Le 3e accord de paix dans l'histoire récente de ce pays martyrisé par la guerre civile sera-t-il le bon ? Plusieurs éléments - donc le gaz à exploiter dans le nord - permettent de la penser.

Le président Filipe Nyusi et Ossufo Momade, leader du RENAMO, ont signé un accord de cessez-le-feu le 6août 2019 à Maputo. Ils mettent fin à des années de conflits armées.
Le président Filipe Nyusi et Ossufo Momade, leader du RENAMO, ont signé un accord de cessez-le-feu le 6août 2019 à Maputo. Ils mettent fin à des années de conflits armées. © AFP / Stringer

Hier, un accord de paix a été signé au Mozambique et c'est en excellente nouvelle. C'est même la deuxième fois en moins d'un an qu'un accord de pays est signé en Afrique mettant fin a des dizaines d'années de conflits meurtriers mais surtout paralysant pour les peuples et économies : en mars dernier, c'était l'Ethiopie et l'Erythrée.

Cette fois-ci donc, entre le gouvernement mozambicain du président Filipe Nyusi, chef du parti au pouvoir, le Frelimo, et la Renamo, un parti d'opposition armée qui, depuis un demi-siècle, cherche à conquérir le pouvoir dans un des pays les plus pauvres d'Afrique.

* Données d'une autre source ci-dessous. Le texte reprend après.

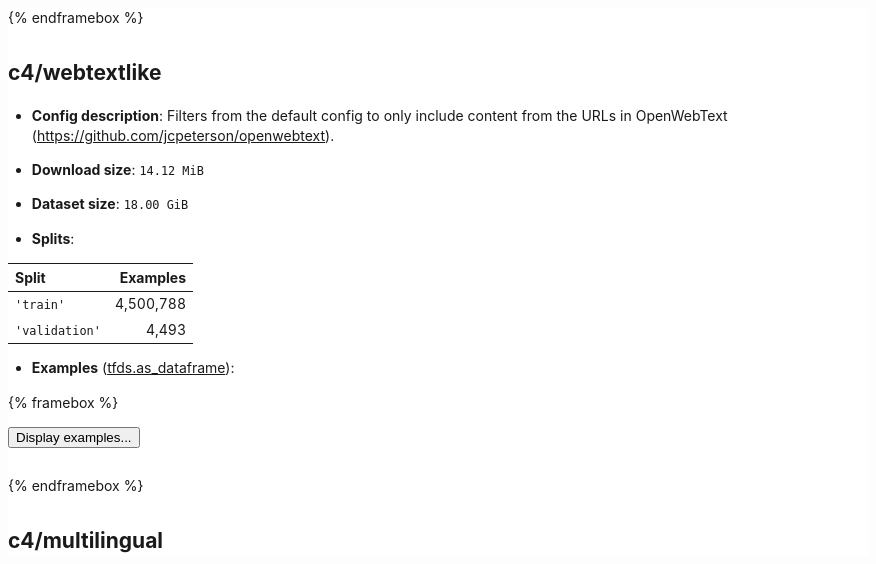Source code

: {% endframebox %}



## c4/webtextlike

*   **Config description**: Filters from the default config to only include
    content from the URLs in OpenWebText
    (https://github.com/jcpeterson/openwebtext).

*   **Download size**: `14.12 MiB`

*   **Dataset size**: `18.00 GiB`

*   **Splits**:

Split          | Examples
:------------- | --------:
`'train'`      | 4,500,788
`'validation'` | 4,493

*   **Examples**
    ([tfds.as_dataframe](https://www.tensorflow.org/datasets/api_docs/python/tfds/as_dataframe)):



{% framebox %}

<button id="displaydataframe">Display examples...</button>
<div id="dataframecontent" style="overflow-x:scroll"></div>
<script src="https://www.gstatic.com/external_hosted/jquery2.min.js"></script>
<script>
var url = "https://storage.googleapis.com/tfds-data/visualization/dataframe/c4-webtextlike-3.0.1.html";
$(document).ready(() => {
  $("#displaydataframe").click((event) => {
    // Disable the button after clicking (dataframe loaded only once).
    $("#displaydataframe").prop("disabled", true);

    // Pre-fetch and display the content
    $.get(url, (data) => {
      $("#dataframecontent").html(data);
    }).fail(() => {
      $("#dataframecontent").html(
        'Error loading examples. If the error persist, please open '
        + 'a new issue.'
      );
    });
  });
});
</script>

{% endframebox %}



## c4/multilingual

C'est le 3e accord de pays qui a été signé hier, en présence de 4 chefs d'Etats africains : le premier n'était qu'un « pacte de non-agression » en 1984 ; le second, en 1992, était un vrai accord de paix et a d'ailleurs perduré 20 ans, jusqu'en 2013.

La 3e fois sera-t-elle la bonne ?

Personne ne peut l'assurer, même pas moi ! Mais, comment dire, cet accord là sent plutôt bon. D'une part, il est « fait maison », c'est-à-dire qu'il n'est pas imposé par les « parrains » internationaux, Afrique du Sud, mais a été longuement négocié sur place.

Ensuite, il prévoit un cadre politique qui, enfin, donne à la Renamo une chance d'exercer une parcelle de pouvoir. Jusqu'à présent, les accords de paix s'étaient fracassé sur l'hégémonie au niveau national du Frelimo. Cet accord prévoit une décentralisation.

La Renamo pense, en effet, avoir de meilleures chances en commençant par conquérir quelques provinces du pays. Encore faut-il que les gouverneurs élus de ces provinces aient du pouvoir. C'est désormais chose faite et, en plus, les élections c'est pour bientôt.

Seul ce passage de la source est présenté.